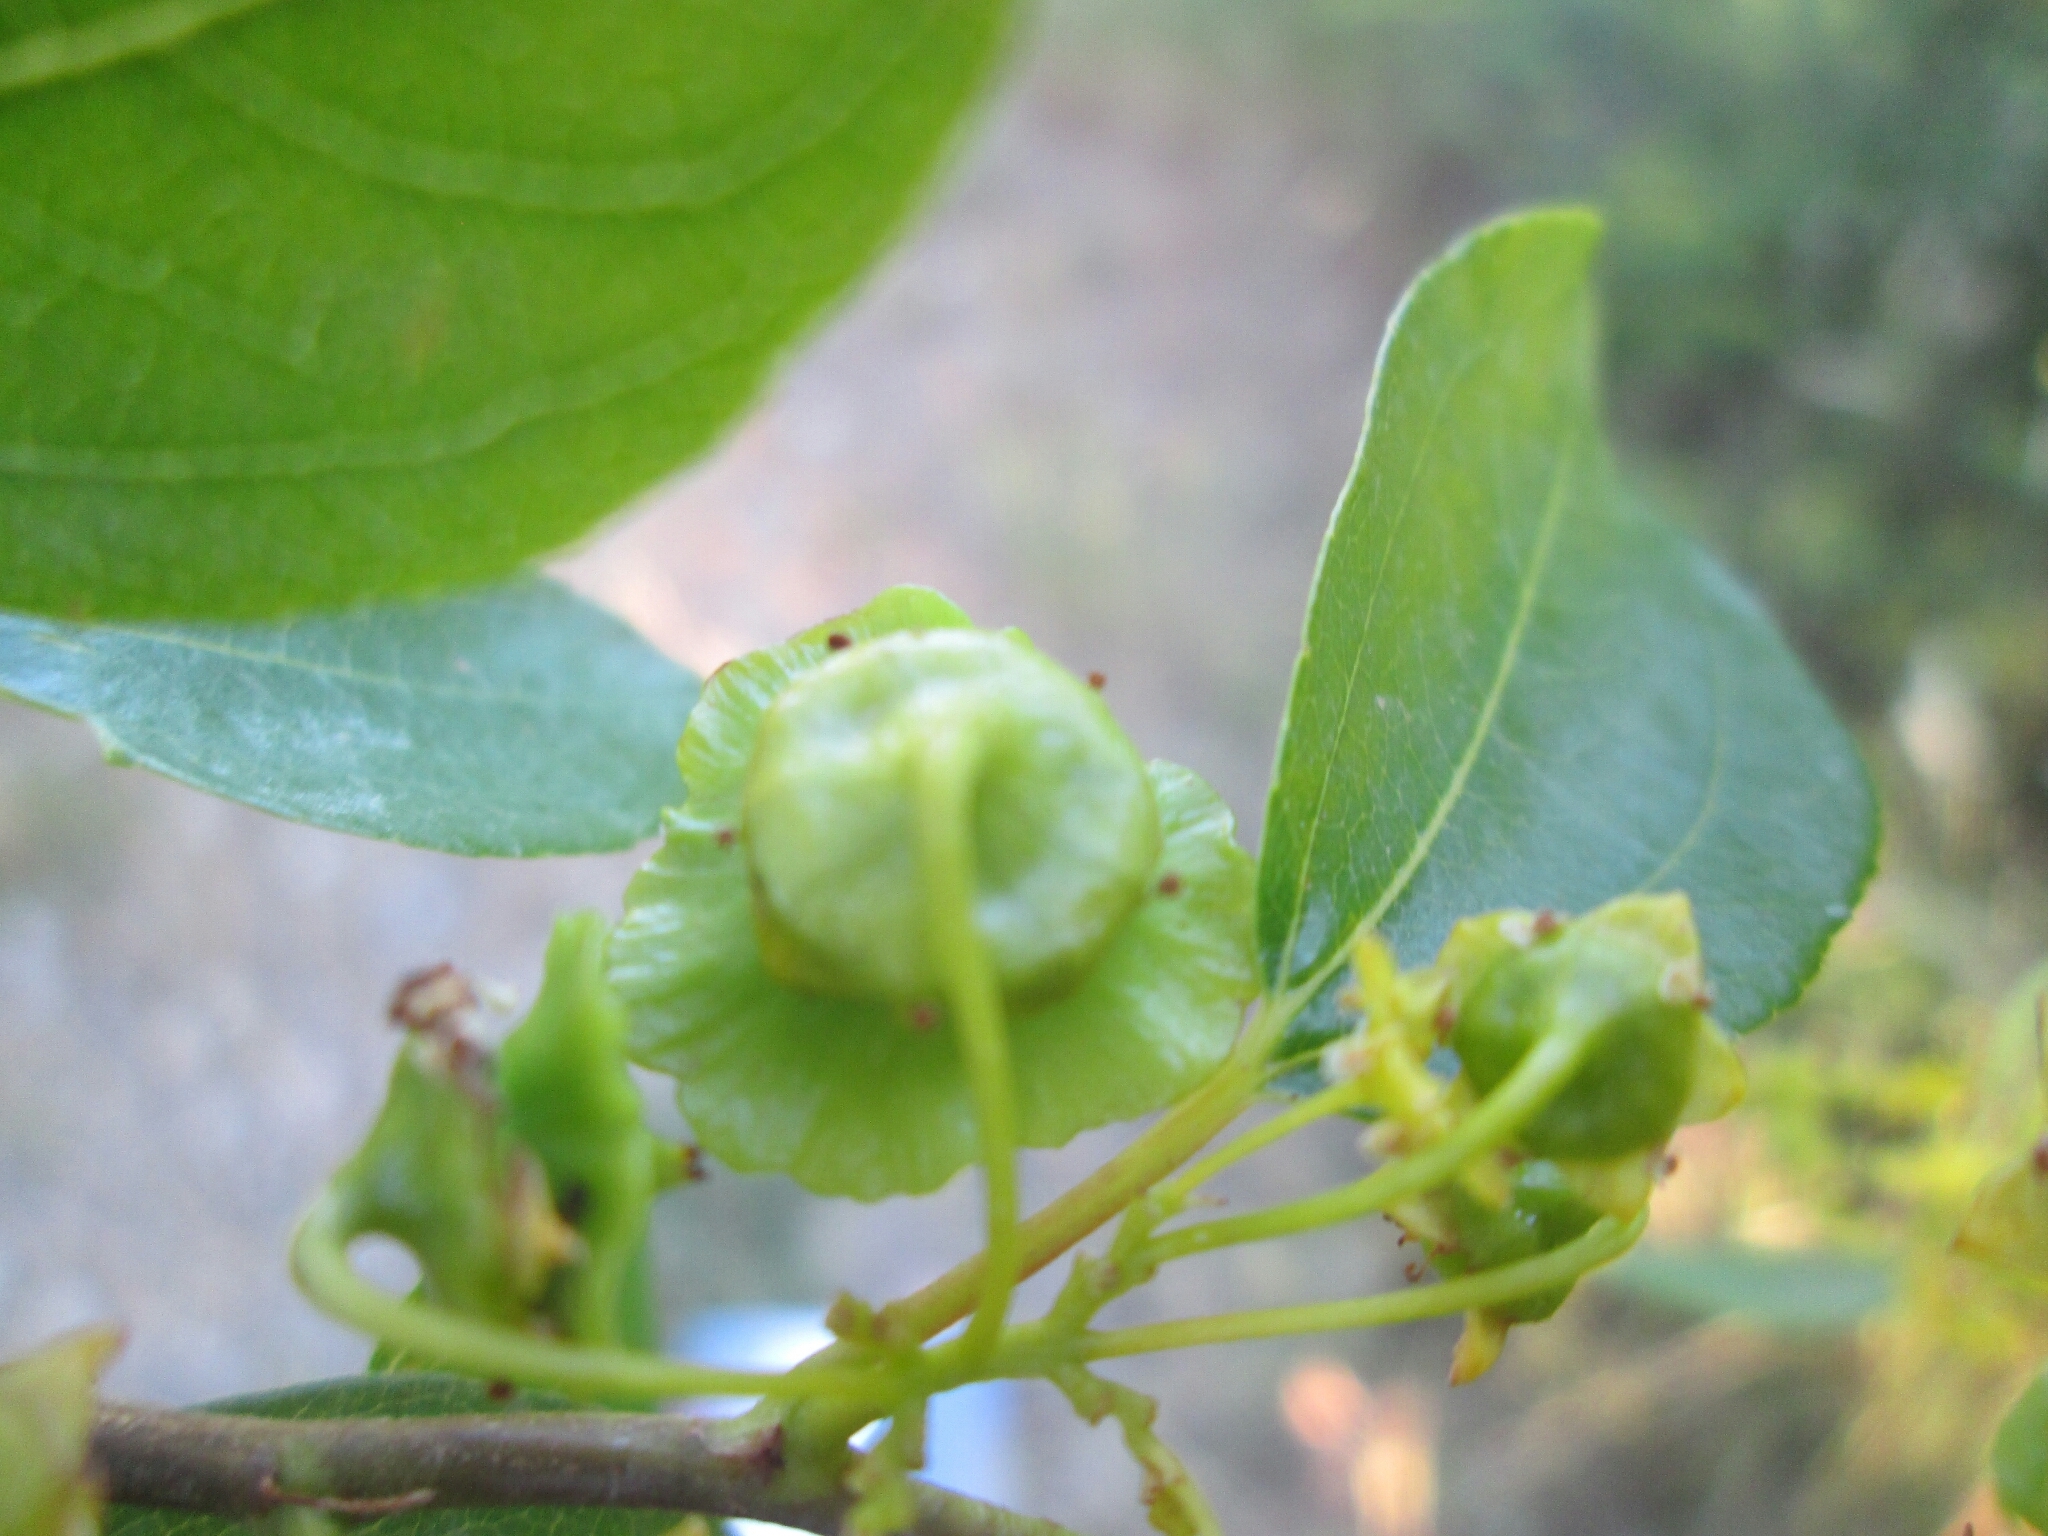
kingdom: Plantae
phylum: Tracheophyta
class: Magnoliopsida
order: Rosales
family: Rhamnaceae
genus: Paliurus
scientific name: Paliurus spina-christi
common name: Jeruselem thorn
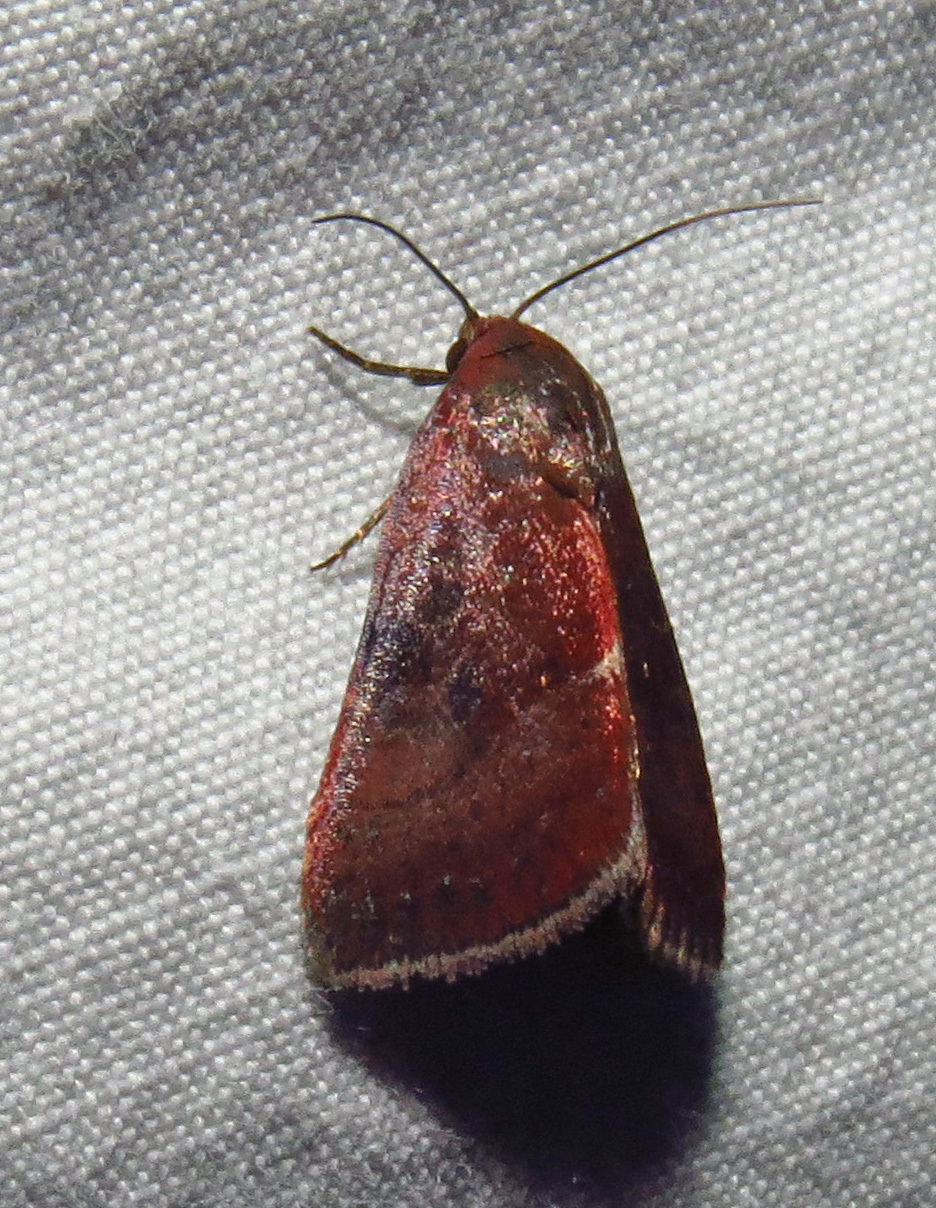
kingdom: Animalia
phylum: Arthropoda
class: Insecta
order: Lepidoptera
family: Noctuidae
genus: Galgula
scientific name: Galgula partita
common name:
•••••
→ Problem to work on:
Copy every line of the rows above word for word, leaving out the pictures.

→ Problem solution:
kingdom: Plantae
phylum: Tracheophyta
class: Magnoliopsida
order: Rosales
family: Rhamnaceae
genus: Paliurus
scientific name: Paliurus spina-christi
common name: Jeruselem thorn
kingdom: Animalia
phylum: Arthropoda
class: Insecta
order: Lepidoptera
family: Noctuidae
genus: Galgula
scientific name: Galgula partita
common name:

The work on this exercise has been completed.